Au Canada, le premier groupe de parents a été organisé dans un Centre de ressources communautaires qui offre des services aux parents et aux familles de différents milieux socio-économiques. Le groupe a été formé de mères aux origines diversifiées, mais à dominante africaine : deux Québécoises, une Centre-Africaine, une Burundaise, deux Congolaises, une Algérienne. La dynamique de discussion était relativement bien répartie entre les participantes même si certaines ont plus facilement pris la parole. La majorité était arrivée depuis peu au Canada et était donc en phase d’insertion sociale et économique, et, pour la plupart, dans le système médical et de parentalité locale (pays d’accueil). L’atmosphère tout d’abord très silencieuse et calme s’animait peu à peu au fil des questions et des thèmes.
Le deuxième groupe a rassemblé dans l’école primaire de leurs enfants des parents qui ont fait ce choix d’école pour sa pédagogie différente. Bien que l’école ne soit pas accessible qu’aux familles privilégiées (elle est intégrée dans le réseau public), la majorité des participants étaient de niveau socio-économique moyen supérieur. Étant soucieux de « bien faire », ces parents ont fourni beaucoup d’informations pertinentes concernant la diversité des situations dans un groupe social relativement homogène. Toujours au Canada, le premier groupe de professionnelles, composé uniquement d’infirmières, a été formé à l’hôpital dans un département de gynécologie-obstétrique. Le deuxième a rassemblé des professionnelles qui offrent une approche non médicalisée de la naissance (sage-femme en maison des naissances, accompagnantes et intervenante communautaire).

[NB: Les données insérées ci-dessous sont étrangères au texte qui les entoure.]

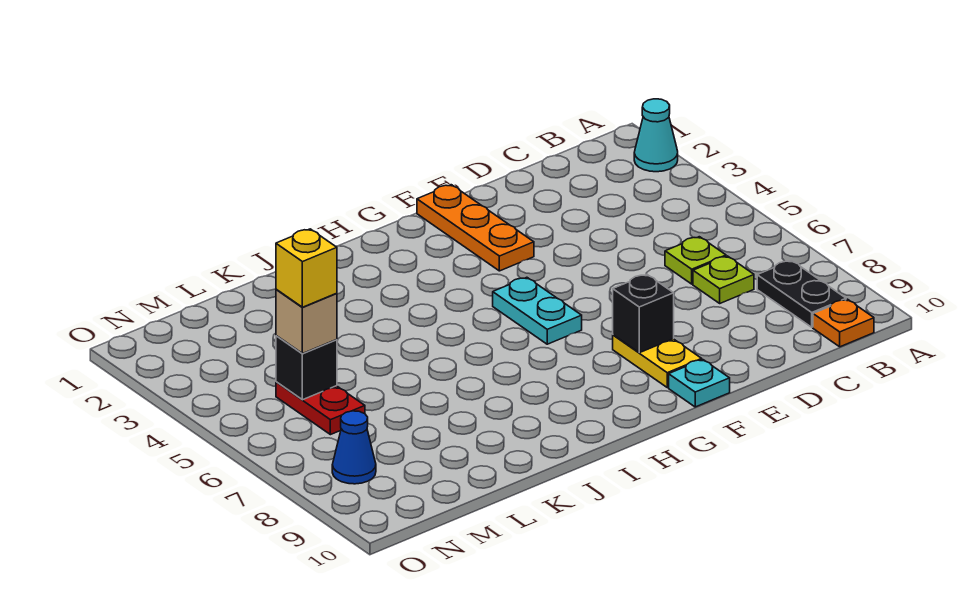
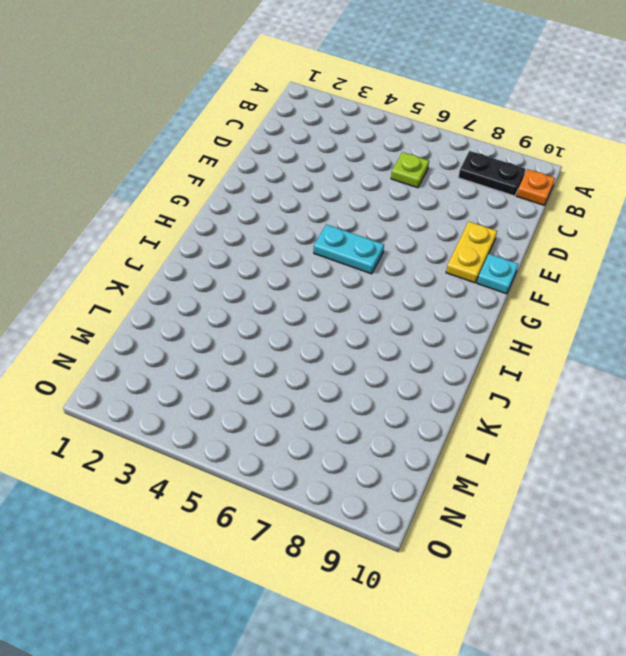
yellow 1x2 plate [446,222,497,283] -> yellow 1x2 plate turned to [613,335,702,387]
none -> cyan 1x1 cone [634,99,678,172]
none -> lime 1x1 plate [693,256,754,303]
none -> orange 1x3 plate [417,185,534,271]

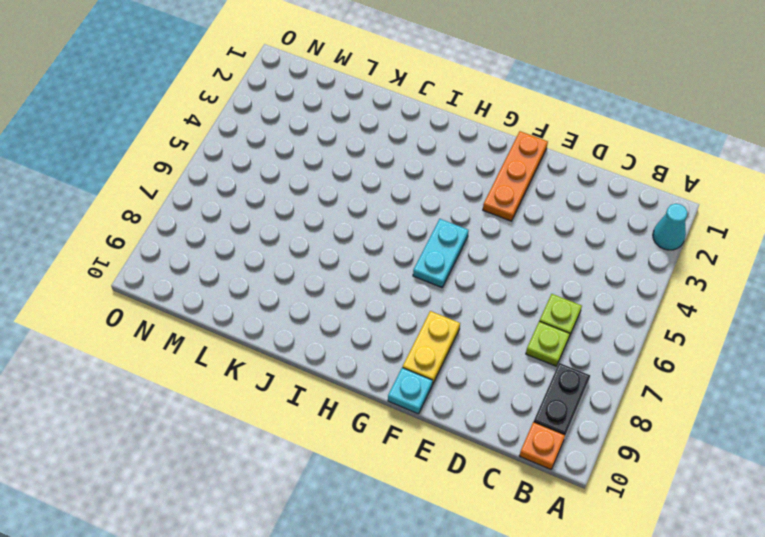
none -> red 1x2 plate [276,382,365,435]
none -> blue 1x1 cone [332,411,376,484]
none -> black 1x1 brick [613,274,674,353]

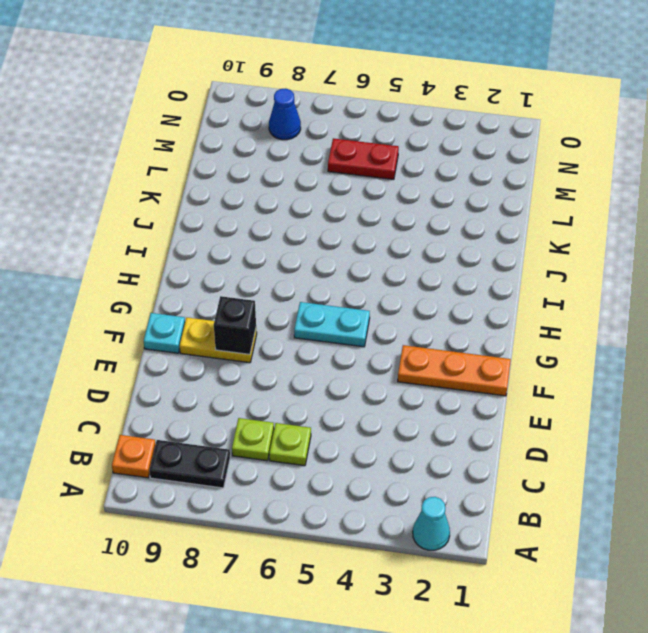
none -> black 1x1 brick [276,336,337,400]
none -> tan 1x1 brick [276,289,337,354]
none -> yellow 1x1 brick [276,229,337,307]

À la suite des rencontres de la première phase, nous avons dans un premier temps procédé dans chaque pays à leur transcription. Nous avons aussi privilégié après chaque rencontre des échanges entre les chercheurs et les collaborateurs présents et parfois avec des participants. Nous avons pu ainsi partager à chaud ce que nous retenions de la rencontre, ce qui en émergeait avec le plus de force et, finalement, nous avons pu faire des liens entre les propos des différents groupes. Par exemple, au Canada, les visions très différentes des parents que peuvent avoir les professionnelles qui oeuvrent en milieu hospitalier et celles rattachées à une maison de naissance.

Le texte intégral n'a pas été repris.